----- Data in this exercise
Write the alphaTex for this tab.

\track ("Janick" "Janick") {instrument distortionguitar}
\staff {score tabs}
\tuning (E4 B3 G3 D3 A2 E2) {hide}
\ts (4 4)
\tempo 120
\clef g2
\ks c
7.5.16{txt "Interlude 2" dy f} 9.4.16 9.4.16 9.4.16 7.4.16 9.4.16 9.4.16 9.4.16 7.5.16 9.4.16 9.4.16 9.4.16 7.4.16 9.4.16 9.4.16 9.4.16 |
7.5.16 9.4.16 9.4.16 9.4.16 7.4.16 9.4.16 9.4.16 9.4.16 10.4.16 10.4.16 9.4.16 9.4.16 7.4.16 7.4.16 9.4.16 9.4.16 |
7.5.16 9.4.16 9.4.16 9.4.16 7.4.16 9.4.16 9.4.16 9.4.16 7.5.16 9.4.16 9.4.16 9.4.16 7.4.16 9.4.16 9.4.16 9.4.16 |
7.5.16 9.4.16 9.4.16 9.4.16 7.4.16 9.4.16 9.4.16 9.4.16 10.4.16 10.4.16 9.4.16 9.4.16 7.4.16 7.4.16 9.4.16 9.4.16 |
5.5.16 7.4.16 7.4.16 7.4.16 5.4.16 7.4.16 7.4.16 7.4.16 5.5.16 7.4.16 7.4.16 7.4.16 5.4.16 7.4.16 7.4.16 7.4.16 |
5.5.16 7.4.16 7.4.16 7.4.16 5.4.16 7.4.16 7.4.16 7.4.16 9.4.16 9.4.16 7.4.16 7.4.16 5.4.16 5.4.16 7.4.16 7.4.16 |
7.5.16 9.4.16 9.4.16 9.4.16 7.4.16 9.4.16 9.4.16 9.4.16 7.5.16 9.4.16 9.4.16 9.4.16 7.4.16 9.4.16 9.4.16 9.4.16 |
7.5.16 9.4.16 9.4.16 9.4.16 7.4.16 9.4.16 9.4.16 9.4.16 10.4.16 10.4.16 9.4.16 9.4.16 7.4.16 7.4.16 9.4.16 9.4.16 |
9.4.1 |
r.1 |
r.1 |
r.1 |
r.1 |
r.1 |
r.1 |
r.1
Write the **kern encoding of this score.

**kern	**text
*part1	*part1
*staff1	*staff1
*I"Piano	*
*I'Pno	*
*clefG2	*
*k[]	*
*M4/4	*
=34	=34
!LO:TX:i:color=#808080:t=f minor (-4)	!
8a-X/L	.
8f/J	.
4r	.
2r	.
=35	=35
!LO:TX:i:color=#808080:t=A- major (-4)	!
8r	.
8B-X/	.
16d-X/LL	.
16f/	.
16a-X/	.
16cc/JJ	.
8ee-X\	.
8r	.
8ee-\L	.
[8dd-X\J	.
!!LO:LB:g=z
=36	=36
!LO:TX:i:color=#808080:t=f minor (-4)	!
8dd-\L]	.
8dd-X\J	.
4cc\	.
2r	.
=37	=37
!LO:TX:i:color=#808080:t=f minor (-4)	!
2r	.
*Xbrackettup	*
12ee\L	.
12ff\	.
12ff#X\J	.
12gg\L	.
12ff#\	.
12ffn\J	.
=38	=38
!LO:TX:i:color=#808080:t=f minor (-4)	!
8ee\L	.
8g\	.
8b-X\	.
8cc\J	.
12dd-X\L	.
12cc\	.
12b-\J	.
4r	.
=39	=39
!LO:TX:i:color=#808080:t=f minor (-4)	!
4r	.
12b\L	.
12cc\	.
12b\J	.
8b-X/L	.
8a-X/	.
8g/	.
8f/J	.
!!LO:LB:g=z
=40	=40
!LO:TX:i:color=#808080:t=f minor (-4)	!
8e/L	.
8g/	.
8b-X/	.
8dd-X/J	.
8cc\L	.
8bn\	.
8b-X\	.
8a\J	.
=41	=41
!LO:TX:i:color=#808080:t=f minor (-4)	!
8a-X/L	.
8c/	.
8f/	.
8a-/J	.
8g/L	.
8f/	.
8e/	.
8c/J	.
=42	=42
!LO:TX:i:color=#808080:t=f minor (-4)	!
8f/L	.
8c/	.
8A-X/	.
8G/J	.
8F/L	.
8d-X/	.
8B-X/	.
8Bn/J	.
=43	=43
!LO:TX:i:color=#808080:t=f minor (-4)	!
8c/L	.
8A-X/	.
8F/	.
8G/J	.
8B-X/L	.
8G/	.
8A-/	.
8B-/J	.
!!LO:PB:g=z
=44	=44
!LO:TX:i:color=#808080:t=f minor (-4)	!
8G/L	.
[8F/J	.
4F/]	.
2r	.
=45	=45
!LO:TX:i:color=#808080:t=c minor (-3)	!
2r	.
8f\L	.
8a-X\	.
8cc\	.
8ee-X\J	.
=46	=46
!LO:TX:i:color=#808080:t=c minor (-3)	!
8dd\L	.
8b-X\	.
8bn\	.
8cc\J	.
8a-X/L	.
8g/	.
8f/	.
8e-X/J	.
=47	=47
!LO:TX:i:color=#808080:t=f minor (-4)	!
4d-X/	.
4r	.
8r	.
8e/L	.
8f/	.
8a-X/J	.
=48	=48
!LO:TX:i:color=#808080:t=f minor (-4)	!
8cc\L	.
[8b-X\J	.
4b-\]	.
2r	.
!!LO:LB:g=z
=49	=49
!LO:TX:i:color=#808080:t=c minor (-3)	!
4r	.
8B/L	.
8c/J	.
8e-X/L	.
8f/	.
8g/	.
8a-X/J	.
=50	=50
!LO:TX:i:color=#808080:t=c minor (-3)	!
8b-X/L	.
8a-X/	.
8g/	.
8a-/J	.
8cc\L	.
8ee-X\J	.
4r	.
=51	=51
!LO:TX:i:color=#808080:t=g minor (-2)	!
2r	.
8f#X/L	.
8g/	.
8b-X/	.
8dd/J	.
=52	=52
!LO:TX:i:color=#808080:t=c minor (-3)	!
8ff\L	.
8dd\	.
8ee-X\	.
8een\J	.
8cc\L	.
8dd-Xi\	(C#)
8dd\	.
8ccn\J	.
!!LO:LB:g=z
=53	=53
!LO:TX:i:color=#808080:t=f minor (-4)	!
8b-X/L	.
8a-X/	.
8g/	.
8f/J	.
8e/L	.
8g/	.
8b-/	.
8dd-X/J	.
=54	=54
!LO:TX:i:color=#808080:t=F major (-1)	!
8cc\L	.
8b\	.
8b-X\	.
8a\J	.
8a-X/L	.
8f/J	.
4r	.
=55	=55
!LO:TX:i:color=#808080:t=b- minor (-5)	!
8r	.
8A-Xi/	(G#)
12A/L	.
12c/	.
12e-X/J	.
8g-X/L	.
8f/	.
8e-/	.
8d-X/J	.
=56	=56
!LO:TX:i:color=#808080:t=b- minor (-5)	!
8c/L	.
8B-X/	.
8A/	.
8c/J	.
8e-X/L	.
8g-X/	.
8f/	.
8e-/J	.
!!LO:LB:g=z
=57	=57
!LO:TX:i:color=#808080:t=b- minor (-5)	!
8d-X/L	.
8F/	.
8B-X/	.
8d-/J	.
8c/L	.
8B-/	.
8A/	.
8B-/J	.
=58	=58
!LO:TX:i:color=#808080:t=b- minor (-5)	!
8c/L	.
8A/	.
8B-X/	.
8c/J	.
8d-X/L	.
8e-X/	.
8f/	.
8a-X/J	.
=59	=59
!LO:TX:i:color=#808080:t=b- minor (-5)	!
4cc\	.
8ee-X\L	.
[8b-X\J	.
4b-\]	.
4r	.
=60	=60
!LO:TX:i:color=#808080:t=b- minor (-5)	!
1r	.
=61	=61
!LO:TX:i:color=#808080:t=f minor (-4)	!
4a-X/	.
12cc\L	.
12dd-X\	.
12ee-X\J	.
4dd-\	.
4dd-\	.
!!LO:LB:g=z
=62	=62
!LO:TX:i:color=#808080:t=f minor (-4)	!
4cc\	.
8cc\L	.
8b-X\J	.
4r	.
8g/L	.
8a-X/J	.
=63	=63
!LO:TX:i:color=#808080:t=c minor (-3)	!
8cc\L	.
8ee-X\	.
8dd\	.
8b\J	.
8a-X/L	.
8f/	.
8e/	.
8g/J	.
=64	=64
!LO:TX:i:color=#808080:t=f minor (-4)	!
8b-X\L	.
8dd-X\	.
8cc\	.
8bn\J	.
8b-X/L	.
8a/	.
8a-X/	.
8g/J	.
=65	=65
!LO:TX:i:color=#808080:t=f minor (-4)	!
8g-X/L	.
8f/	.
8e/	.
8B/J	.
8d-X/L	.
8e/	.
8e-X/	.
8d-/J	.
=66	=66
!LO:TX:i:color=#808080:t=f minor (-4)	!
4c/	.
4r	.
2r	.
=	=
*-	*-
----------
> **Objective**: Please list every line of the items above that contains the word "score". Case counts.

> **Finished answer**:
\staff {score tabs}
Write the **kern encoding of this score.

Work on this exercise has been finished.